Deep inside a top level drug investigation
In the following book excerpt, a former undercover Ontario narcotics officer Bob Deasy describes how his team got inside the head of South American drug smugglers. For cops involved with high level drug investigations, the book, “Boarding Air Cannabis” by Bob Deasy and Mark Ebner, makes for pretty gripping reading.
From the book:
Since the Amigo Squad was wiretap-driven, we were constantly stirring the pot. The wire would give us the location of a drop, where a car would be parked with coke in the trunk, and we would go and remove the dope, then seal the trunk up as if nothing had happened.
Then we would sit back and listen to the fireworks on the wire: a mid-level transporter had just lost 10 or 15 kilos of someone else’s drugs. He’d have a meltdown, call everyone who worked with him to explain what just happened, then call anyone who owed him a favour who could airlift him out of the hole he was in. Now we had all of them on tape as well.
With a ghost loose in the machine, he’d want to make sure everything was locked down — the stash houses, fake condos, rental storage units where he stowed the drugs and incriminating evidence — and we would dutifully follow him on his rounds. Then we would break in and liberate the dope there as well, increasing his problems 10-fold. Everyone blamed everyone else, and no one suspected the police could have been behind any of it.

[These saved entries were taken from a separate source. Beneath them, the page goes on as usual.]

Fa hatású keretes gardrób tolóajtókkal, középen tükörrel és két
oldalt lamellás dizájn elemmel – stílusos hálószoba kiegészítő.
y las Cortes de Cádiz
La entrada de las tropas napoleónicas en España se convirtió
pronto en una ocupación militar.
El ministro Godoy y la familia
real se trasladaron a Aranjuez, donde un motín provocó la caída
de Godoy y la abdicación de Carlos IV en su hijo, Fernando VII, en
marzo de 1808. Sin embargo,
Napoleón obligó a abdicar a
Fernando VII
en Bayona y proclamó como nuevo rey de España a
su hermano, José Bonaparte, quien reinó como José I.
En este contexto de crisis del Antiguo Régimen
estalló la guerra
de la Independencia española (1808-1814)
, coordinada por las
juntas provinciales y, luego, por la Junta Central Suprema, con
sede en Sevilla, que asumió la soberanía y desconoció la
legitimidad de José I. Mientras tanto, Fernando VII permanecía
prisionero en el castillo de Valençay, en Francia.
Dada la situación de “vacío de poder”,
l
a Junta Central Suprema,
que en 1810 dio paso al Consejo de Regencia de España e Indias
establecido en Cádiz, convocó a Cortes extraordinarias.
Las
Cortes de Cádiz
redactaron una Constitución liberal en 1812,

Our strategy took the drugs off the street, which was our prime directive, but it also sowed doubt among all the parties, which was a wedge we could constantly exploit. An operation like the Colombians’ is run completely top-down; every decision is made at the executive level, and all parts of the network are in constant contact through the chain of command. It would have been impossible to place an undercover officer anywhere in that pipeline because he would have needed to be Colombian, and they would have vetted his story at the source and then murdered his extended family. You had to wait for someone inside to flip. Our job was to speed up the process.